## Instructions to follow
Filter the records for "DESARROLLO" and keep each line that has it.

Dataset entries

Segment Open

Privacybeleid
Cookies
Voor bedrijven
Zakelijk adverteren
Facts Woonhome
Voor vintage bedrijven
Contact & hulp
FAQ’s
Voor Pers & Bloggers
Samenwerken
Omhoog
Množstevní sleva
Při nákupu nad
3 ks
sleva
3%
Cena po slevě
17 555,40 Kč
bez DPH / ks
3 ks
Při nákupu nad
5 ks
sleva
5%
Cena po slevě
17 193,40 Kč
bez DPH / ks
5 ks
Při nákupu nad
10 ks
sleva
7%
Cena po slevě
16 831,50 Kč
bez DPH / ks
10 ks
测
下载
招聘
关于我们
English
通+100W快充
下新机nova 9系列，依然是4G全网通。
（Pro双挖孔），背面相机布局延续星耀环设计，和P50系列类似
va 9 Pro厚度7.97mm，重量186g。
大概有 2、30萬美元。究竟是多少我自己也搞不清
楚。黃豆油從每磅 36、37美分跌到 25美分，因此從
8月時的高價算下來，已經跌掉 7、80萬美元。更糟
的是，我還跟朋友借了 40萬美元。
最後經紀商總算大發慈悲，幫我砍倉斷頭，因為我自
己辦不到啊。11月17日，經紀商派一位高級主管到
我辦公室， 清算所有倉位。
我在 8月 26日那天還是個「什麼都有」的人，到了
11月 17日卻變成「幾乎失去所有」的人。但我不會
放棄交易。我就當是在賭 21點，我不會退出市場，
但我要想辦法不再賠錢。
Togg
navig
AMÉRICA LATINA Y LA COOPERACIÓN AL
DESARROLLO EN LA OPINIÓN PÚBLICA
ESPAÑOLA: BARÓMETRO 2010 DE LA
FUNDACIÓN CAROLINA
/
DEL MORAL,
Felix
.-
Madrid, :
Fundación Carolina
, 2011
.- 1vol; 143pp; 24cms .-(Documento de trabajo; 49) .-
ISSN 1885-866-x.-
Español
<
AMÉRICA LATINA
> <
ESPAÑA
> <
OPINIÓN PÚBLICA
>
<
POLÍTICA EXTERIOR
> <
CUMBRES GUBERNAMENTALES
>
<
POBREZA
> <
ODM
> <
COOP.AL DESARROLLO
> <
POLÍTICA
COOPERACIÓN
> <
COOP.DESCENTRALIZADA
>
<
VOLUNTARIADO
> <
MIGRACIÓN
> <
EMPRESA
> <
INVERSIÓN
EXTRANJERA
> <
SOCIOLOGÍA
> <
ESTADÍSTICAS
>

Segment Closed

## Exercise response
DESARROLLO EN LA OPINIÓN PÚBLICA
COOP.AL DESARROLLO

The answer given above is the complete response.